These two lines of images illustrate cell (top line) and cytoplast (bottom line) organisation in response to defined geometries. To produce cytoplast, cells have been attached and centrifuged in order to induce enuclation. The centrosome is tightly linked to the nucleus. Their physical association is determinant in the definition of the entire cell organisation and polarity. The centrosome-microtubules system is capable of self-centering as illustrated below in cytoplasts. The presence of the nucleus interfere with this behavior by off-centering the centrosome in these confined cells. The nucleus is a volume from which microtubules are excluded but on which they are anchored via the centrosome, their organizing centre. Thereby the nucleus/centrosome/microtubules system is an intrinsically polarised system. The mecanical interplay governing centrosome and nucleus positionings is a critical issue in the understanding of the definition of cell polarity.
While the mother centriole, which nucleates and anchors microtubules, is always found at the cell centre, the daughter centriole, which can't anchor them, can be seen far from the centre as it is the case here on the disc.
The polarised organisation of the microtubule network doesn't result only from what happens at the cell centre and its association with the nucleus, but is also regulated by what happens at the cell periphery where microtubule growing ("plus") ends interact with the cortical actin network. When microtubules reach the cell periphery they adopt different behavior depending on the type of actin structures they encounter there. If the cell edge is locally attached to the extra-cellular matrix, the formins nucleate a branched network of actin and microtubules stop growing when entering this region. On the opposite, if the cell edge is not attached, actin filaments form contractile bundles or stress fibers and microtubules keep growing along these actin bundles until they reach a cell adhesion site.
The movie below shows EB1-GFP decorating microtubule plus ends. The cell is attached on a fibronectin micropattern with a crossbow shape (blue picture). The two behaviors can be seen close to adhesive or non-adhesive edges.
EB1 Microtubule trajectories on Crossbow shaped micropattern
fibronectin micropattern actin stress fibers microtubule trajectories
(projection of EB1 time-lapse image sequence)
The geometry of cell microenvironment is replicated by the actin network at the cell surface
and transmitted by the microtubule network to the cell interior.

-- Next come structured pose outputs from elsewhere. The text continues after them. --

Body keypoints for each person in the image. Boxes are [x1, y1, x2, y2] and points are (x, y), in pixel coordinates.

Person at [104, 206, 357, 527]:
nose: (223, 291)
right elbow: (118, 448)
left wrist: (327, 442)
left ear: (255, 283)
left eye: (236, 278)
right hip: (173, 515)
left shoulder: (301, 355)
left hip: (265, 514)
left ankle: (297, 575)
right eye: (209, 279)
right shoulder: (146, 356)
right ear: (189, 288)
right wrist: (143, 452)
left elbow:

It is then not surprising to observe that the geometry of the cell adhesive microenvironment
accurately govern centrosome and nucleus positioning.

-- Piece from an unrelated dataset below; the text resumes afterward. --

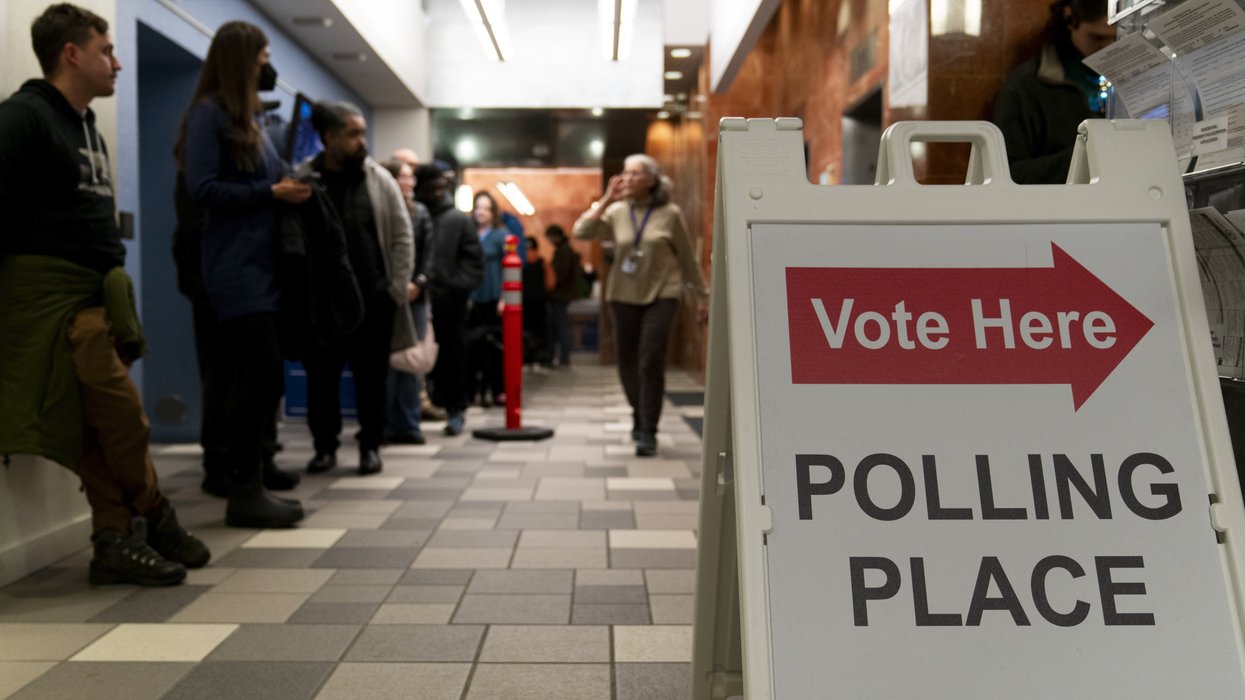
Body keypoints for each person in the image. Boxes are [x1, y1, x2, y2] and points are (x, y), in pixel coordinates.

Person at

The centrosome maintains a central position in all cases. The nucleus is off-centred towards the cortical regions where actin is organized in contractile structures (red regions). The Golgi apparatus is compacted around the centrosome and faces the regions where actin is organized in a branched polymerising network (blue regions).

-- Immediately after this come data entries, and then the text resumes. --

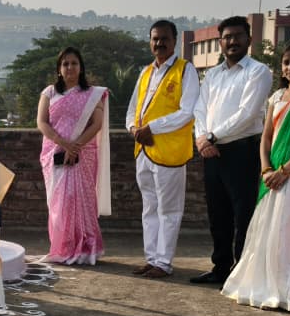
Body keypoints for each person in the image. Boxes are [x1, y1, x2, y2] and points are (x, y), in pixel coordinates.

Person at [222, 39, 290, 310]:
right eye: (286, 62)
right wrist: (267, 168)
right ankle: (266, 285)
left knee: (289, 234)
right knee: (268, 234)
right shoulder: (276, 97)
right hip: (272, 175)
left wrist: (285, 170)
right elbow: (266, 136)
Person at [191, 16, 273, 284]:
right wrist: (202, 138)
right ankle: (220, 267)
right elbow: (200, 109)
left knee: (243, 212)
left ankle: (242, 271)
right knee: (218, 213)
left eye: (238, 36)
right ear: (220, 42)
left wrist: (212, 136)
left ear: (249, 40)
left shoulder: (258, 71)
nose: (233, 41)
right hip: (212, 153)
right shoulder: (213, 75)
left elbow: (247, 114)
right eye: (227, 37)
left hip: (242, 151)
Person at [125, 20, 199, 278]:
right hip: (143, 149)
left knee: (169, 209)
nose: (159, 43)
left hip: (169, 151)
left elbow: (188, 112)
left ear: (175, 40)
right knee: (149, 207)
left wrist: (152, 128)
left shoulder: (185, 70)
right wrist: (134, 129)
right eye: (155, 39)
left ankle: (164, 262)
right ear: (150, 41)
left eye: (164, 38)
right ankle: (152, 257)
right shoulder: (146, 72)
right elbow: (133, 109)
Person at [37, 46, 109, 265]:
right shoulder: (49, 92)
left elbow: (96, 124)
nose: (70, 67)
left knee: (80, 199)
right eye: (65, 63)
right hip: (55, 153)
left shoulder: (91, 94)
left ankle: (86, 248)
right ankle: (62, 247)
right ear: (59, 69)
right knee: (60, 202)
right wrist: (64, 145)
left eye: (74, 63)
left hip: (84, 154)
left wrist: (75, 146)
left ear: (81, 67)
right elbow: (41, 122)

Therefore, in response to a define geometry of cell adhesion and actin architecture,
the nucleus/centrosome/Golgi/microtubules system adopts a specific orientation.
Interestingly, while the Golgi apparatus in cells cultured in classical conditions usually appears stretched and spread around the nucleus (left), it is always remarquably compact and focused around the centrosome in cells that are constrained on micropatterns (right). This spherical geometry doesn't seem to reflect only a mechanical equilibrium. The Golgi apparatus is the protein sorting and addressing factory, its specific spherical geometry could highlight a global reorganisation of this traffic. It also highlight ssome physical properties of its interaction with the centrosome/microtubule system that have been masked in the preceeding culturing method and deserve to be investigated.
Golgi apparatus in free cells Golgi apparatus in constrained and oriented cells
Cell actin cytoskeleton is not only sensitive to adhesion anisotropy, it is also highly sensitive to the level of spatial confinement due to the presence of extra-cellular matrix and neighboring cells. Spatial confinement has been shown to influence cell apoptosis, growth and differentiation. It acts directly on the architecture and dynamics of the actin network which further infuence centrosome positioning and thus primary cilium growth.
The proportion of ciliated cells is directly related to the extent of cell spreading.
In addition, in spread cells, cilia are also shorter than in confined cells.
The rigidity of cell microenvironment is also known to affect actin cytoskeleton architecture, contractility and dynamics. Logically, it also affects ciliogenesis. While very few cells are ciliated when cultured at low density on hard substrates, almost all become ciliated on soft substrates.
Use this link to download the paper dedicated to this work.
THE CENTROSOME, AN INTEGRATION CENTRE
The centrosome seems to play a key role in the definition of cell polarity. It is not only a mechanical linkage between the nucleus and the microtubule network. It is not only a converging point between cell periphery and cell nucleus. It seems to be an integration centre. Signals from different cell regions are collected here. They were spatially segregated at the cell periphery but they meet in this precise location. These signals can now be integrated all together. Here, some resulting activation can be transmitted to the nucleus. An adapted answer can be emitted and send back to the right place. Mechanics and biochemistry have rendez-vous here to discuss how the cell can adapt to various signals coming from different regions in a balanced, univocal and coherent way.